Procurement 101Using History to Make (Good) Decisions About Procurement
The Golden Age of procurement is upon us and it’s about time. We only had to suffer through several centuries of fanciful art, literature, and (more recently) cinema, not to mention the ramblings of philosophers and poets, before the world of corporate purchasing was given an opportunity to cut through all that shimmery idealism like a prize-winning steer through daffodils.
That being said, savvy companies are starting to view procurement from the rose-coloured window of history. The reasoning behind this comes down to a simple idea: the past informs the future. Historical reflection generally improves the trajectory of subsequent events.

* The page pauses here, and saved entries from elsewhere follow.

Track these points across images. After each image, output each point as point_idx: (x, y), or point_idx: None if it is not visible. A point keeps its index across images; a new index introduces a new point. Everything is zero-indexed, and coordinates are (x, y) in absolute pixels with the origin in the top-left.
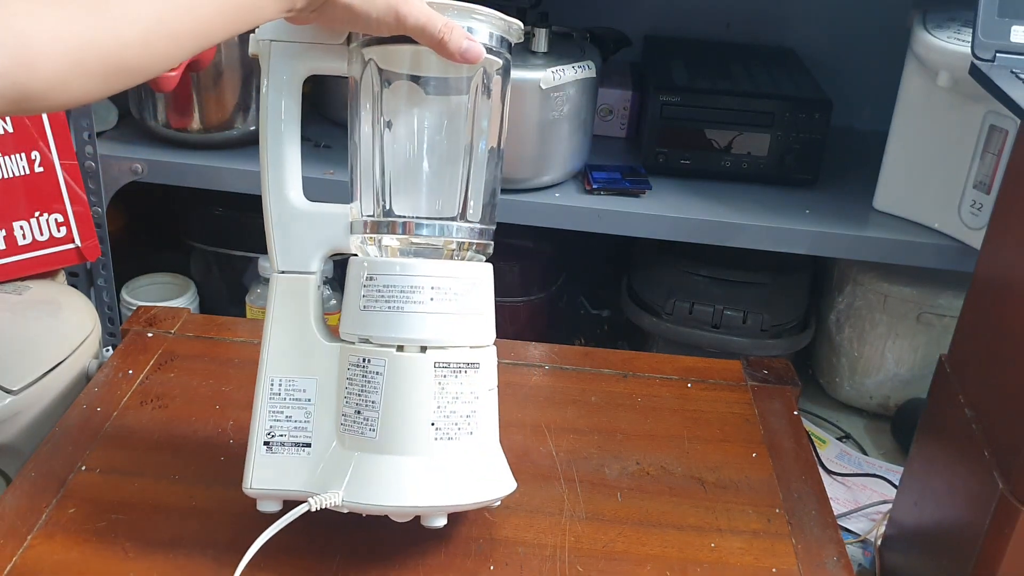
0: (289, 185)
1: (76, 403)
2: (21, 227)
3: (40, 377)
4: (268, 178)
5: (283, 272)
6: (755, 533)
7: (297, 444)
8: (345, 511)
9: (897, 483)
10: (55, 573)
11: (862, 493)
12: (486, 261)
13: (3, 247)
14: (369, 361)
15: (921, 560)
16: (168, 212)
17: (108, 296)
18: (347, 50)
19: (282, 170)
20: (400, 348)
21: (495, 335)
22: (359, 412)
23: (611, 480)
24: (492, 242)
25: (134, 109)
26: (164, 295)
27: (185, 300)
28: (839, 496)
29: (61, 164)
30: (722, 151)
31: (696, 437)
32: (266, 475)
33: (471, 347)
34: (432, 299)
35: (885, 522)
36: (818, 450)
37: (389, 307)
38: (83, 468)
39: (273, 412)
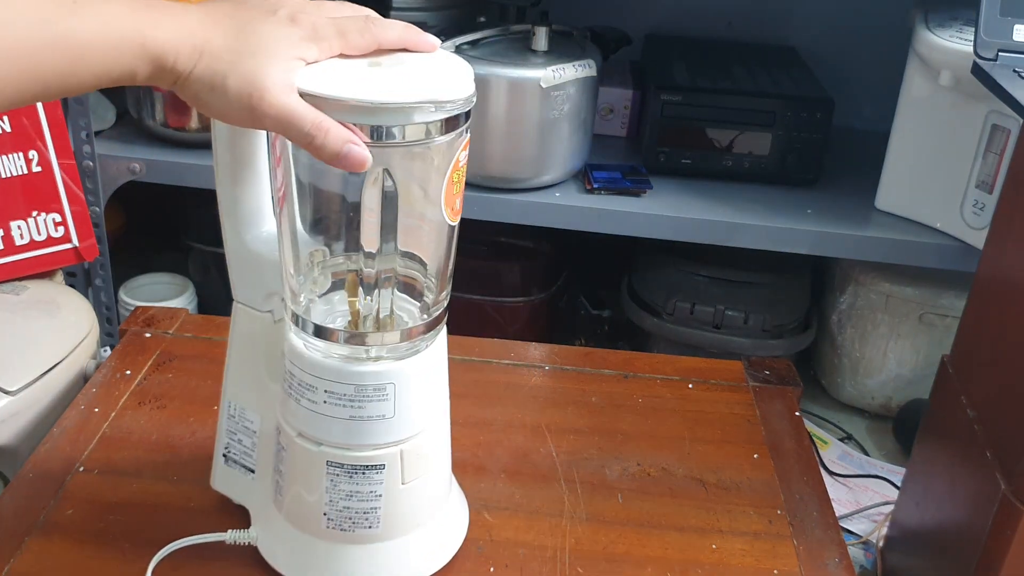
0: (243, 223)
1: (74, 403)
2: (19, 227)
3: (38, 377)
4: (223, 212)
5: (239, 303)
6: (756, 534)
7: (245, 467)
8: None
9: (899, 484)
10: (53, 574)
11: (864, 494)
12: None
13: (1, 247)
14: (280, 433)
15: (923, 561)
16: (166, 212)
17: (106, 296)
18: None
19: (236, 207)
20: (300, 434)
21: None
22: (276, 471)
23: (612, 481)
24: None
25: (132, 108)
26: (162, 295)
27: (183, 300)
28: (841, 497)
29: (59, 163)
30: (723, 150)
31: (697, 438)
32: (224, 481)
33: (375, 448)
34: (325, 402)
35: (887, 523)
36: (820, 451)
37: (290, 393)
38: (81, 469)
39: (229, 431)
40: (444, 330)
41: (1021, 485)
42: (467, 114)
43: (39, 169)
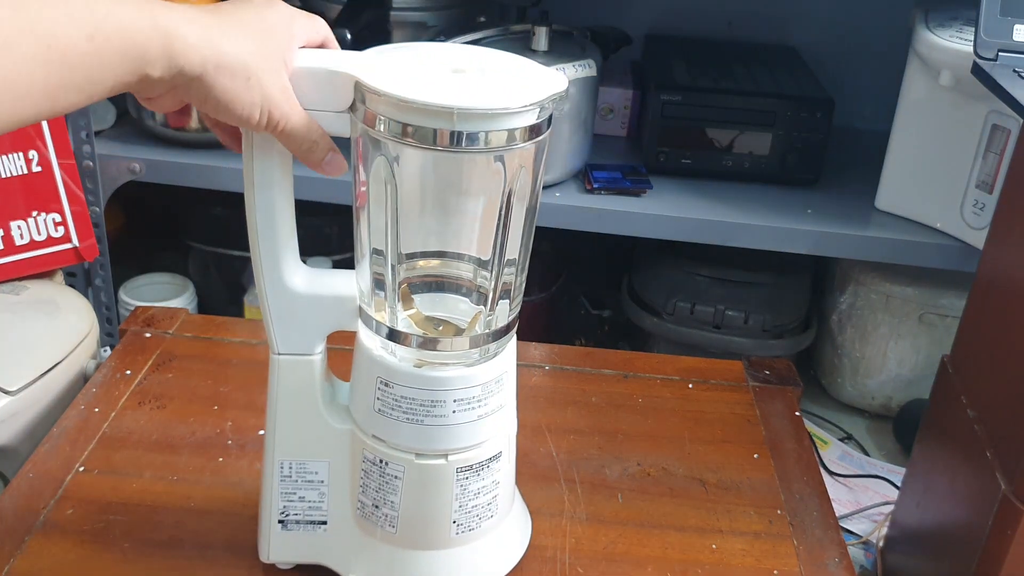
0: (285, 267)
1: (74, 403)
2: (19, 227)
3: (38, 378)
4: (260, 259)
5: (282, 355)
6: (756, 534)
7: (312, 522)
8: None
9: (899, 484)
10: (53, 574)
11: (864, 494)
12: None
13: (1, 247)
14: (386, 464)
15: (923, 561)
16: (166, 212)
17: (106, 296)
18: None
19: (275, 249)
20: (419, 455)
21: (514, 402)
22: (377, 507)
23: (612, 481)
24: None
25: (132, 108)
26: (162, 295)
27: (183, 300)
28: (841, 497)
29: (59, 163)
30: (723, 150)
31: (697, 438)
32: (283, 549)
33: (492, 442)
34: (455, 411)
35: (887, 523)
36: (820, 451)
37: (408, 418)
38: (81, 469)
39: (286, 493)
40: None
41: (1021, 485)
42: (549, 119)
43: (39, 169)
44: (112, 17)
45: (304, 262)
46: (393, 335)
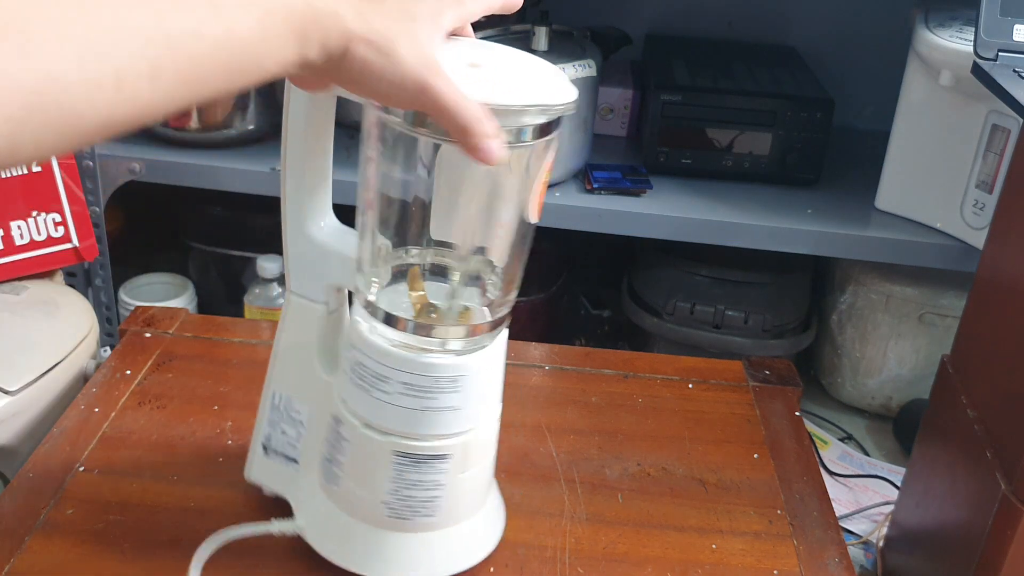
0: (309, 210)
1: (74, 404)
2: (19, 227)
3: (38, 378)
4: (286, 199)
5: (293, 293)
6: (756, 534)
7: (287, 457)
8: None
9: (899, 484)
10: (53, 574)
11: (864, 494)
12: (503, 329)
13: (1, 247)
14: (341, 423)
15: (923, 561)
16: (166, 212)
17: (106, 296)
18: None
19: (300, 194)
20: (365, 424)
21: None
22: (330, 461)
23: (612, 481)
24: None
25: None
26: (162, 295)
27: (183, 300)
28: (841, 497)
29: (59, 163)
30: (723, 150)
31: (697, 438)
32: (261, 472)
33: (442, 439)
34: (401, 393)
35: (887, 523)
36: (820, 451)
37: (360, 384)
38: (81, 469)
39: (272, 422)
40: (506, 327)
41: (1021, 485)
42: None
43: (39, 169)
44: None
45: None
46: (369, 305)
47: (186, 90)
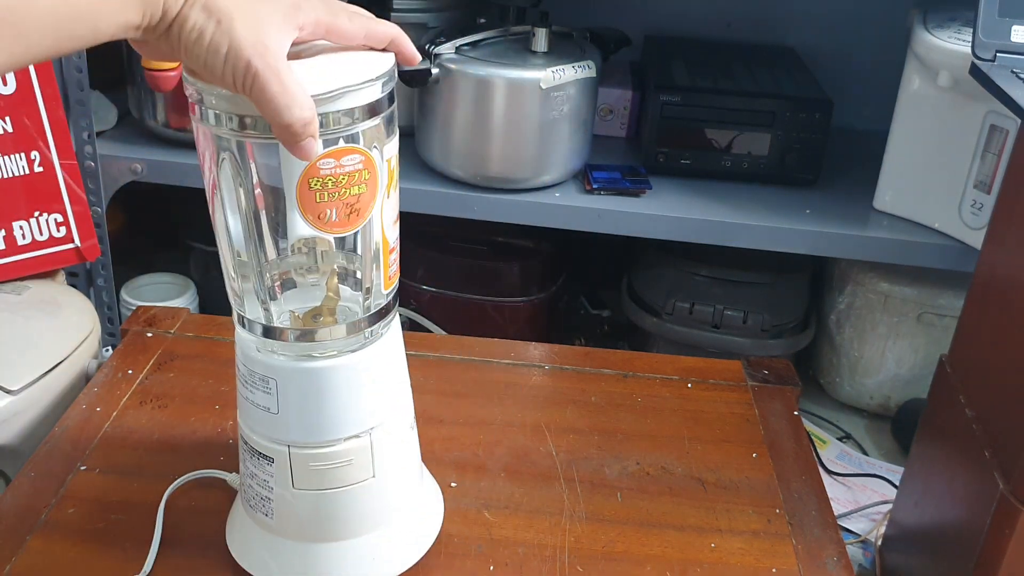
0: None
1: (76, 403)
2: (21, 227)
3: (40, 377)
4: None
5: None
6: (755, 533)
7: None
8: None
9: (897, 483)
10: (54, 573)
11: (862, 493)
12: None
13: (3, 247)
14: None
15: (921, 560)
16: (167, 212)
17: (108, 296)
18: None
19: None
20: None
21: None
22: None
23: (611, 480)
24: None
25: (134, 109)
26: (164, 295)
27: (185, 300)
28: (839, 496)
29: (61, 164)
30: (722, 151)
31: (696, 437)
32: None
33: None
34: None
35: (885, 522)
36: (818, 450)
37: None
38: (82, 468)
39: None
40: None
41: (1019, 484)
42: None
43: (41, 169)
44: None
45: None
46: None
47: (15, 49)
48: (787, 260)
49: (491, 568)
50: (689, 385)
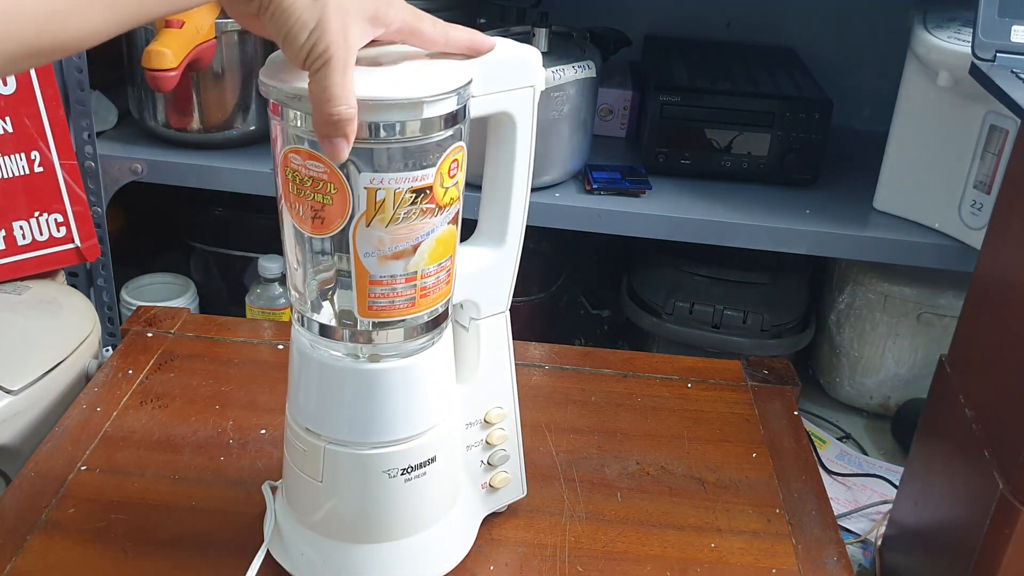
0: None
1: (76, 403)
2: (21, 227)
3: (40, 377)
4: None
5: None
6: (755, 533)
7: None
8: None
9: (897, 483)
10: (54, 573)
11: (862, 493)
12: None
13: (3, 247)
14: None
15: (921, 560)
16: (168, 212)
17: (108, 296)
18: None
19: None
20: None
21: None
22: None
23: (611, 480)
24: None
25: (134, 109)
26: (164, 295)
27: (185, 300)
28: (839, 496)
29: (61, 164)
30: (722, 151)
31: (696, 437)
32: None
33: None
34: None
35: (885, 522)
36: (818, 450)
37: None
38: (83, 468)
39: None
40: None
41: (1019, 484)
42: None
43: (41, 169)
44: None
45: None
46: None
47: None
48: (787, 260)
49: (491, 568)
50: (689, 385)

Consider WW1 and WW2 – the ability to obtain the raw materials and services needed to keep factories and mines operating was a key determinant of organizational success. The feelings of desperation generated by wartime conditions emphasized the necessity of a flexible supply chain in the purchasing process. Buyers had to be able to improvise. Suppliers had to be inventive. A war doesn’t have to be raging to inspire this mentality, however a little interactive nudge always helps.

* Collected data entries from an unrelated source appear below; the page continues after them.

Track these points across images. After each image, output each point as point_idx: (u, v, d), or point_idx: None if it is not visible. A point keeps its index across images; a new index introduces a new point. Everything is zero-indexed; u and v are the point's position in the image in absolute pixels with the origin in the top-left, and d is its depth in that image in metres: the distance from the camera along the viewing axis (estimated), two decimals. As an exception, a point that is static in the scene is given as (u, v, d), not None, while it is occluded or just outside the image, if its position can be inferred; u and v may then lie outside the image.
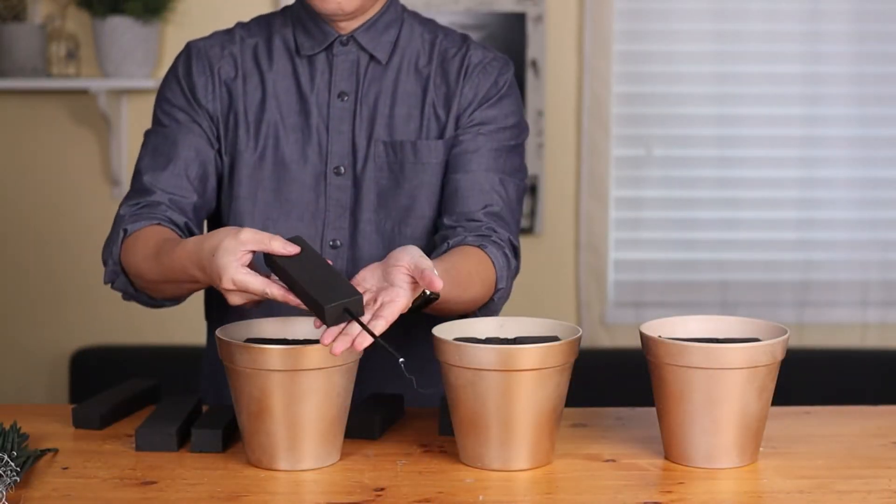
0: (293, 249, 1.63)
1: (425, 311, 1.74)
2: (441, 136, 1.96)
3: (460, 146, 1.96)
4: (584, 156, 3.64)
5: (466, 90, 1.97)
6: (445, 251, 1.87)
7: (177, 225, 1.90)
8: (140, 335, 3.67)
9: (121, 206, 1.94)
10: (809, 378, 3.43)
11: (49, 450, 1.68)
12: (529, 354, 1.59)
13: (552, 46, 3.62)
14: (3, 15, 3.53)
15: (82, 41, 3.60)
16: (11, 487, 1.52)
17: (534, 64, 3.59)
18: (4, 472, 1.52)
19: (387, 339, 1.56)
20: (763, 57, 3.66)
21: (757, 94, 3.66)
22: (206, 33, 2.08)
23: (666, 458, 1.68)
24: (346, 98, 1.96)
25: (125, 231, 1.87)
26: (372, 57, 1.97)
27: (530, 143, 3.61)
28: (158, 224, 1.87)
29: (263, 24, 2.03)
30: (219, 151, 1.97)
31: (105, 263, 1.90)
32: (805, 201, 3.71)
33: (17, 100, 3.64)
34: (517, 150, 2.01)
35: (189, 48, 2.02)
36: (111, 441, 1.74)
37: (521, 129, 2.02)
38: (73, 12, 3.59)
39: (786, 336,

Historical Lesson: Today’s procurement teams might want to practice air raid drills, drink their own urine, temporarily disconnect electricity, locate the nearest bomb shelter, and shroud the entire office in blackout curtains to appropriately set the mood.

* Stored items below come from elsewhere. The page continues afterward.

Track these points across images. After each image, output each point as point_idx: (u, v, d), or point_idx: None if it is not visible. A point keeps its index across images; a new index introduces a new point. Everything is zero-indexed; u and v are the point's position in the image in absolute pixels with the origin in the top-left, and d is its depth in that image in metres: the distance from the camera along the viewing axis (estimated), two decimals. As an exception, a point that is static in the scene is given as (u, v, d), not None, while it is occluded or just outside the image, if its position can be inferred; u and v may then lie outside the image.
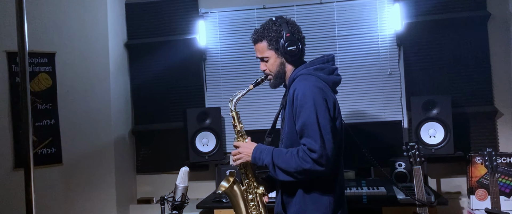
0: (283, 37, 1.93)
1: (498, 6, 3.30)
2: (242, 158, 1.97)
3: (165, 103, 3.70)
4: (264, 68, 2.03)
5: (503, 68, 3.32)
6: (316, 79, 1.89)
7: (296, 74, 1.94)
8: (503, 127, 3.34)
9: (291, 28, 1.95)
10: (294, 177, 1.82)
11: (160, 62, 3.70)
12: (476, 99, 3.34)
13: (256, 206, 2.00)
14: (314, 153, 1.76)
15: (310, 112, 1.79)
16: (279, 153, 1.87)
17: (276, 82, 2.03)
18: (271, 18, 2.01)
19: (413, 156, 2.63)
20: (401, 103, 3.44)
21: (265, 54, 1.99)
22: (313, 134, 1.77)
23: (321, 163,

Procurement in the 1970’s introduced a new pressure on the industry: environmentalism. Various corporations, propelled by social movements boycotting their bottom line, were demanding to know more about the products and services they were purchasing from suppliers. Is the product ethically sourced? Is it certified by such-and-such organization? How’s the environmental footprint? Was that bulk order of industrial steel blessed by a convoy of Tibetan monks? A successful business had not only answers, but the most virtuous ones. A modern procurement team should follow suit – after all, environmentalism has only increased in desirability.
Historical Lesson: Consider sending the most annoying member of a purchasing team on an “unpaid vacation” through the supply chain. This will likely involve some unsavory experiences: swimming through oil spills, navigating around destroyed natural resources, and if particularly unfortunate, the smuggling of Blood diamonds and ivory. Once/if the employee returns, it will be nearly impossible NOT to practice environmental stewardship (as a means of slowing the whining and squealing from said employee).
Obviously, using history to help make decisions about procurement is a wise choice. The industry may have made mistakes in the past, but its moments of ingenuity can guide future purchasing professionals to greatness. Always reference the historical lessons, or even better, recreate them for firsthand wisdom.